Owing to the break-neck pace of the industrial growth, the world’s two oldest civilisations China and India, who together make over one-third of the humanity, are in a great hurry to metamorphose. Their architects have done little in pulling their rich past to blend with the needs of the modern times. The sole inspiration remains the West. Where they are going is not at all important to them. Their only concern is how fast they could go.

China, especially, has removed all the speed-brakers. Its ancient architecture was powerful enough to influence the Japanese. When Vietnamese king built his own palace, he chose to copy the Chinese Imperial Palace from Beijing’s Forbidden City. The 5th Avenue Theatre too, in Seattle, Washington, copied the three achievements of the Chinese architecture – the Forbidden City, the Temple of Heaven and the Summer Palace.

When astronauts went to the moon, among the prominent things from the Earth their naked eyes noticed was the long Chinese wall. China’s ancient buildings have heavy platforms over which float large prominent roofs. There is less emphasis on vertical walls and far more on the width of the building, a characteristic of Chinese expansionism. But after the Opium War of 1840 the western architecture gate-crashed into China. In the next century, the Thirties saw a feeble attempt to revive the Chinese national style. But big roofs created controversies. Then came the revolution. The leaders discovered residues of imperialism in the ancient architecture and it was almost abandoned.

Now China has opened up its parts to the world. Sky-scrappers are sprouting out. China is hogging cement and steel greedily. China has as if opened floodgates to the western architecture. There is hardly any difference between the Manhattan or some European metro’s skyline and that of the new Chinese cities. There may be a little blending in some parts and they may look a tossed salad of architectural flavours from the West and the East. German Consul in Shanghai once said if you took off glasses in Quingdao you might think you were in Germany.

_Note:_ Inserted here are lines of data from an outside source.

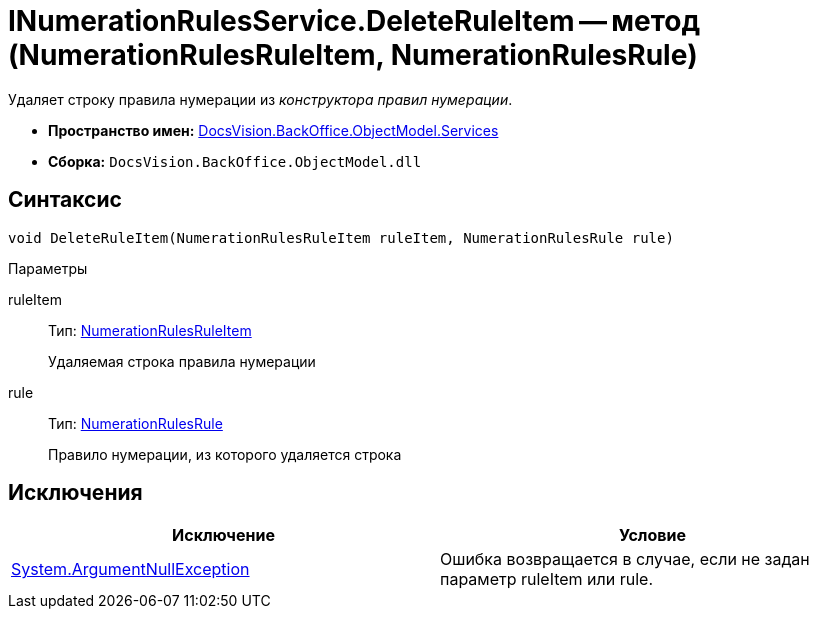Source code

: = INumerationRulesService.DeleteRuleItem -- метод (NumerationRulesRuleItem, NumerationRulesRule)

Удаляет строку правила нумерации из _конструктора правил нумерации_.

* *Пространство имен:* xref:api/DocsVision/BackOffice/ObjectModel/Services/Services_NS.adoc[DocsVision.BackOffice.ObjectModel.Services]
* *Сборка:* `DocsVision.BackOffice.ObjectModel.dll`

== Синтаксис

[source,csharp]
----
void DeleteRuleItem(NumerationRulesRuleItem ruleItem, NumerationRulesRule rule)
----

Параметры

ruleItem::
Тип: xref:api/DocsVision/BackOffice/ObjectModel/NumerationRulesRuleItem_CL.adoc[NumerationRulesRuleItem]
+
Удаляемая строка правила нумерации
rule::
Тип: xref:api/DocsVision/BackOffice/ObjectModel/NumerationRulesRule_CL.adoc[NumerationRulesRule]
+
Правило нумерации, из которого удаляется строка

== Исключения

[cols=",",options="header"]
|===
|Исключение |Условие
|http://msdn.microsoft.com/ru-ru/library/system.argumentnullexception.aspx[System.ArgumentNullException] |Ошибка возвращается в случае, если не задан параметр ruleItem или rule.
|===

After the Second World War, Japan too was required to rebuild itself from the ruins. In the process of building metros it surrendered to the Western influence to a great extent. The oil boom pushed the Middle East out of its medieval cocoon. Though the growth was hasty and they had to take help of lot many non-Muslim architects, there was a serious effort to retain the ethnic Islamic character.

We are not talking of just China or Japan or India. We are talking of the hasty growth in modern times and their option of losing ethnicity. True that culture is never static. It constantly evolves. True that only the fittest survive. But it cannot be forgotten that these ancient nations are so much weather-beaten and so much honed in the rough and tumble of the millennia that their thoughtless surrender looks odd and insulting. There is no need for the floundering and confusion even when their economic growth is in haste.

A lack of theme is an eyesore more than the borrowed architecture. It looks more a collage. A patch-work done in a great hurry! Just the transplantation after a butcher’s chopper has completed the ethnocide! Builders of modern nation ought to understand that the artists, architects and builders were far less equipped, when they built up the Pyramids or desert fortresses or carved out Ajanta Caves. They then thought of next centuries and next millennia. Though the work went on and on for generations and centuries the poetic expression and its continuity were never lost. I feel sorry for the next century tourists.